Abstracts

Rationale: Although intracranially recorded interictal high-frequency oscillations (HFOs) have been proposed as a promising spatial biomarker of the epileptogenic zone, distinguishing pathological HFOs from physiological HFOs is challenging. We recently developed a deep learning (DL)-based algorithm to distinguish two types of HFOs: epileptogenic HFOs (eHFOs) and non-epileptogenic HFOs (non-eHFOs), in children with medication-resistant epilepsy who achieved seizure-freedom after resection. HFOs from the resected brain regions were initially labeled as eHFOs, and those from the preserved brain regions as non-eHFOs to train the model (Zhang et al. Under revision). We set out to quantify eHFOs and non-eHFOs in functionally different brain regions, based on the presence of spontaneous seizures and functional cortical mapping.

Methods: We retrospectively analyzed 19 consecutive children with medication-resistant neocortical epilepsy who underwent chronic intracranial EEG (iEEG) monitoring at the UCLA Medical Center. We defined four functionally different brain regions as: 1) the seizure onset zone (SOZ) (brain regions with spontaneous seizures during monitoring); 2) brain regions with stimulus-induced seizures or afterdischarges (ADs); 3) eloquent cortex (brain regions in which a patient exhibited behavioral changes with somatosensory or language disturbances with stimulation mapping); and 4) non-eloquent cortex (brain regions in which no seizures/ADs or behavioral response were elicited with stimulation mapping). A 90-minute recording of iEEG data during sleep was obtained from each patient, and our DL-based algorithm was applied to quantify eHFOs and non-eHFOs in each channel. The numbers of eHFOs and non-eHFOs were contrasted in each functionally different brain region.

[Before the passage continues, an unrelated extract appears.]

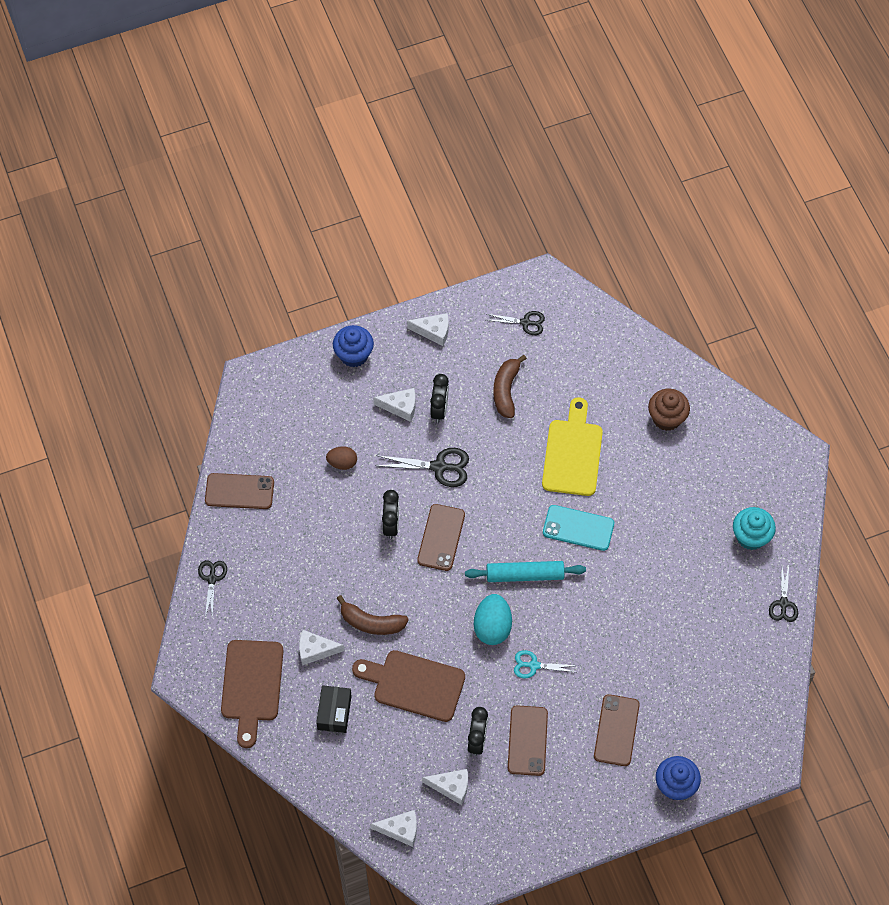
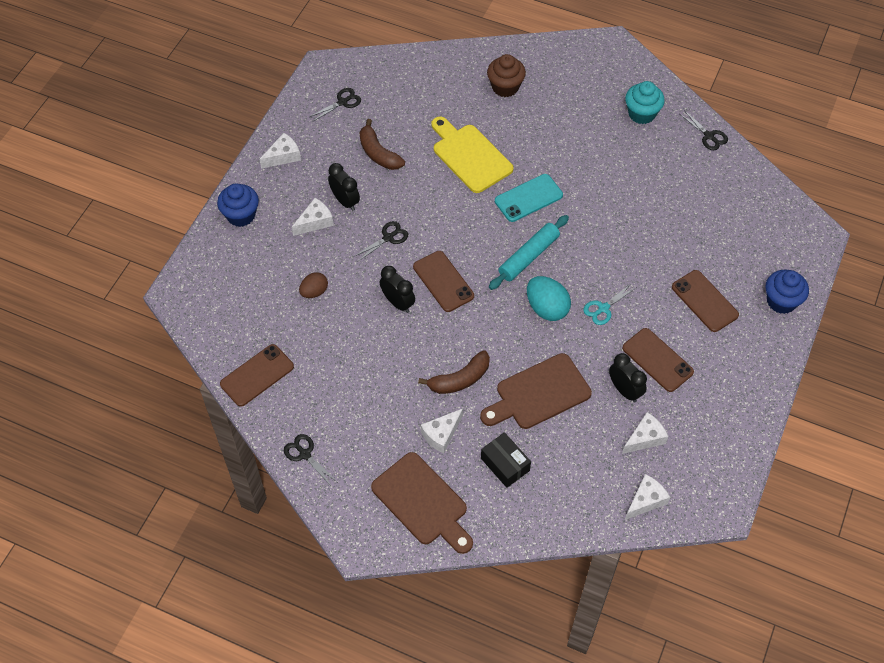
camera: 45 degrees left, 5 degrees down
(439, 467) = (388, 238): black scissors -> black scissors, size x0.66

Results: The analysis of 1,760 contacts across 19 patients yielded 88,499 HFOs (43,904 eHFOs [49.6%]) after artifact rejection. Cortical stimulation mapping was performed in 442 contacts across 18 patients. The rate of eHFOs was higher in the SOZ and brain regions with stimulus-induced seizures/ADs than in the eloquent cortex (median rate/ch/min: 0.28 vs. 0.11, and 0.17 vs. 0.11; p = 0.002, and p = 0.03 with Wilcoxon signed rank test, respectively) (Fig.1). There was higher ratio of eHFOs to non-eHFOs in the SOZ than in the eloquent cortex, and there was a trend towards higher ratio of eHFOs to non-eHFOs in brain regions with stimulation-induced seizures/ADs than in the eloquent cortex (median ratio: 1.22 vs. 0.73, and 1.68 vs. 0.73; p = 0.04, and p = 0.05 with Wilcoxon signed rank test, respectively).

Conclusions: We may be able to use eHFOs as a surrogate of pathological HFOs, and non-eHFOs as a surrogate of physiological HFOs. Quantification of both eHFOs and non-eHFOs may facilitate delineating the epileptogenic zone and the eloquent cortex more accurately.

Funding: Please list any funding that was received in support of this abstract.: The Susan Spencer Clinical Research Training Fellowship in Epilepsy from the American Academy of Neurology (#20184605), the Sudha Neelakantan & Venky Harinarayan Charitable Fund, the Elsie and Isaac Fogelman Endowment, and the UCLA Children’s Discovery and Innovation Institute (CDI) Junior Faculty Career Development Grant (#CDI-SEED-010121).